Exclude the pictures, then repeat the remaining data exactly.

__GIVEN MATERIAL__.
== Segment start ==
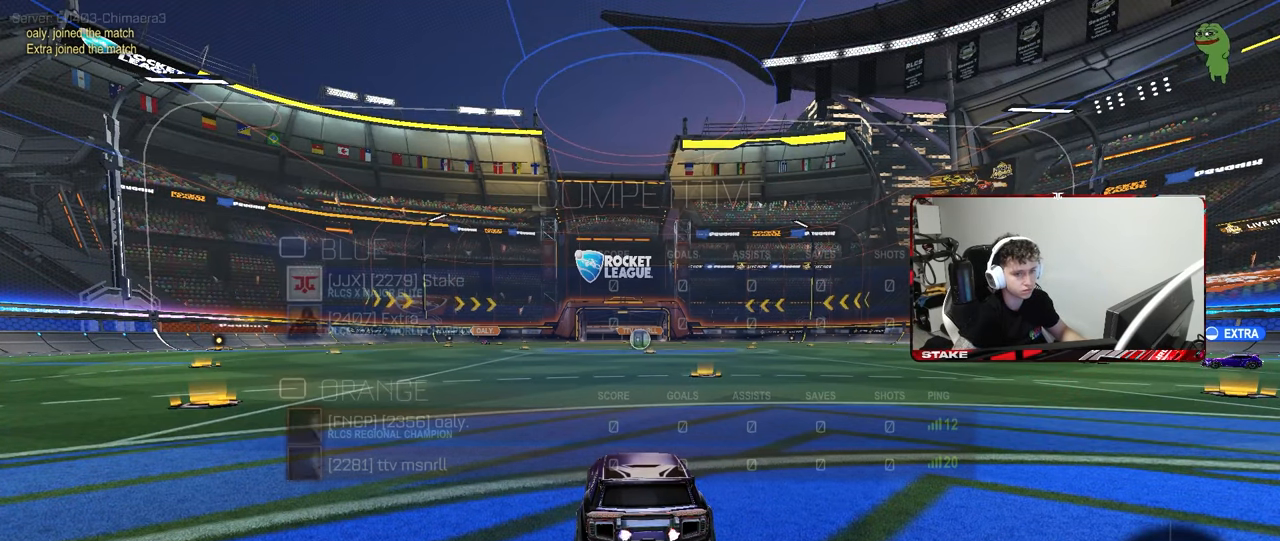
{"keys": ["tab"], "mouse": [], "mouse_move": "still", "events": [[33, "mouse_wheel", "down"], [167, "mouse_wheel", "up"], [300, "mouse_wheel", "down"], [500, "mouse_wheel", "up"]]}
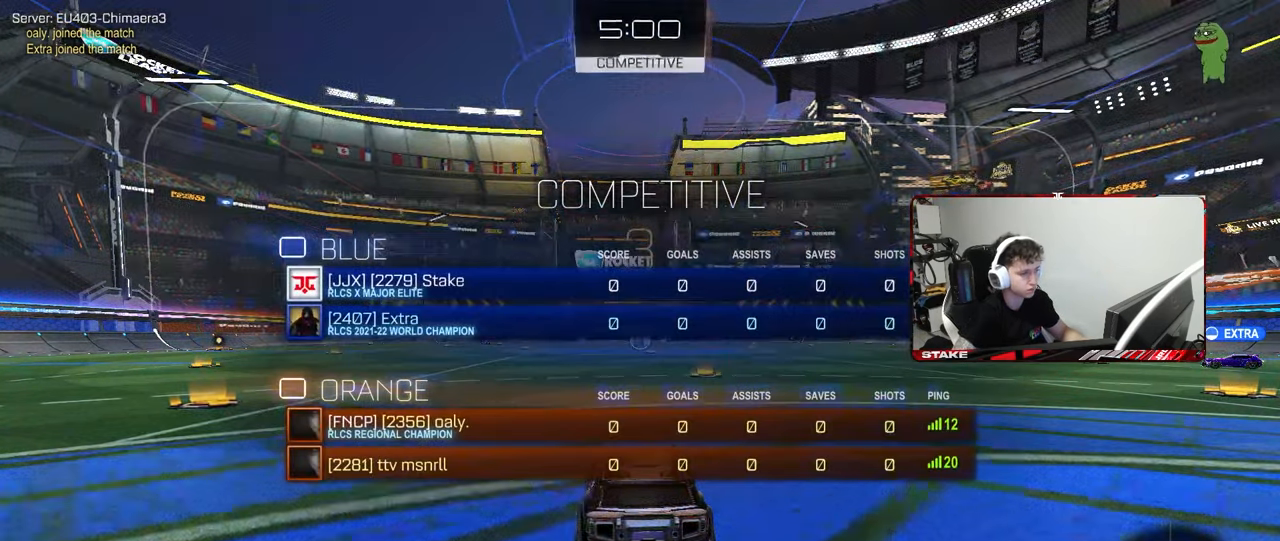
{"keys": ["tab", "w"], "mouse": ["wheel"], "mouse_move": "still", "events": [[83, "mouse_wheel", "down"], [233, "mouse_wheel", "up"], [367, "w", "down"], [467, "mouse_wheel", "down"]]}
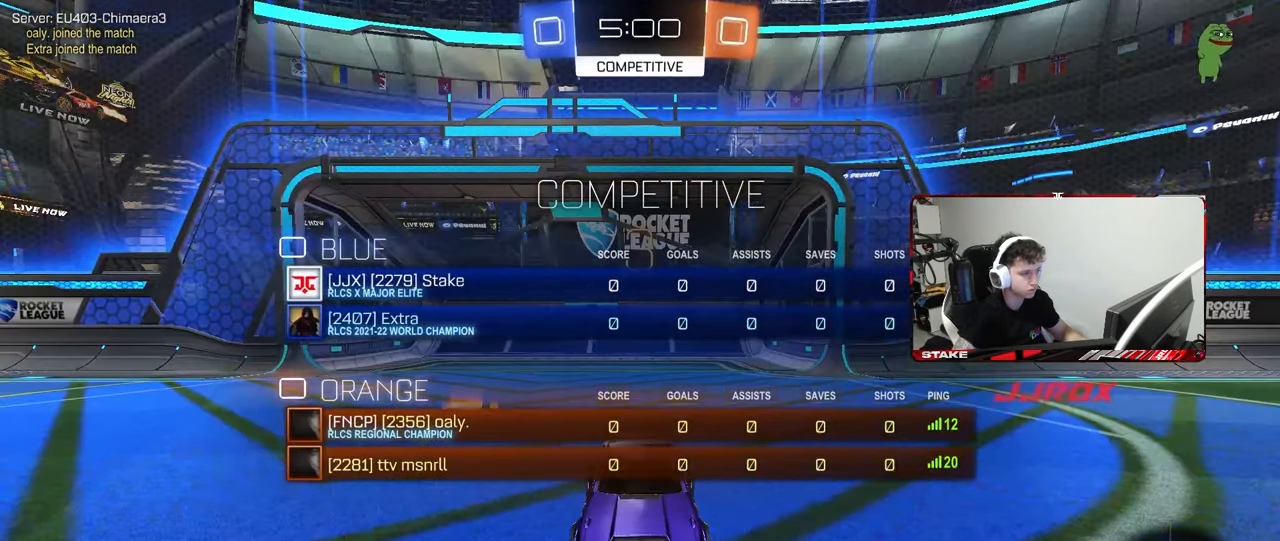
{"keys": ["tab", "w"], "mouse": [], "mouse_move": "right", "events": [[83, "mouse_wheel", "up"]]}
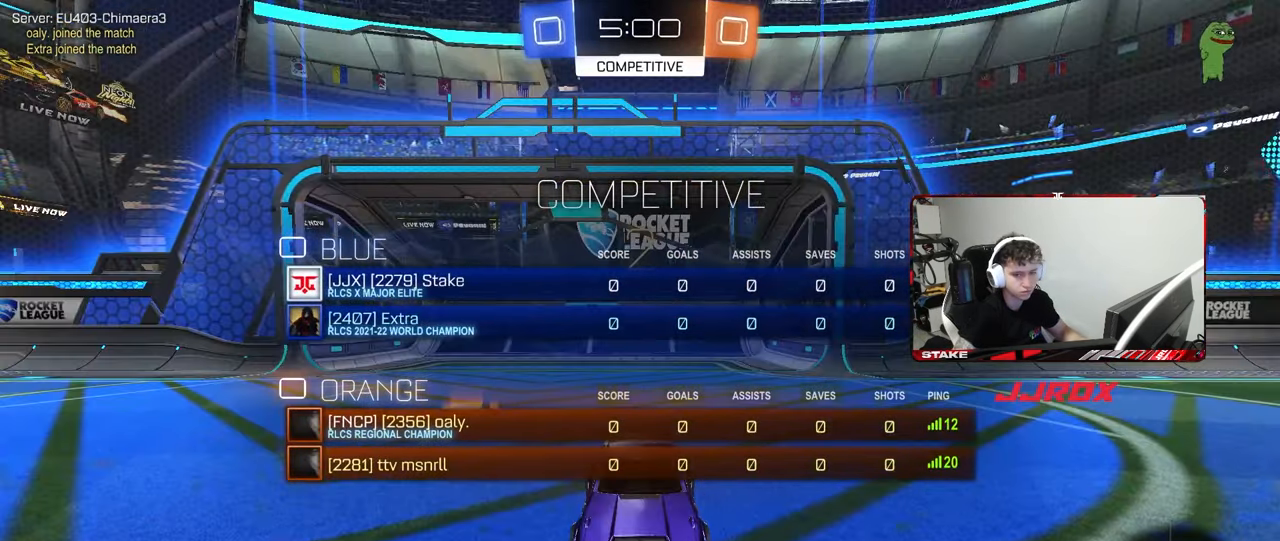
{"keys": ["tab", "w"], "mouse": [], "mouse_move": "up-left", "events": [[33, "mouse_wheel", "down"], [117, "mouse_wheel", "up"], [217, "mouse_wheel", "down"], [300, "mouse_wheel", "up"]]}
== Segment end ==
__WRITTEN RESPONSE__.
{"keys": ["tab"], "mouse": [], "mouse_move": "still", "events": [[33, "mouse_wheel", "down"], [167, "mouse_wheel", "up"], [300, "mouse_wheel", "down"], [500, "mouse_wheel", "up"]]}
{"keys": ["tab", "w"], "mouse": ["wheel"], "mouse_move": "still", "events": [[83, "mouse_wheel", "down"], [233, "mouse_wheel", "up"], [367, "w", "down"], [467, "mouse_wheel", "down"]]}
{"keys": ["tab", "w"], "mouse": [], "mouse_move": "right", "events": [[83, "mouse_wheel", "up"]]}
{"keys": ["tab", "w"], "mouse": [], "mouse_move": "up-left", "events": [[33, "mouse_wheel", "down"], [117, "mouse_wheel", "up"], [217, "mouse_wheel", "down"], [300, "mouse_wheel", "up"]]}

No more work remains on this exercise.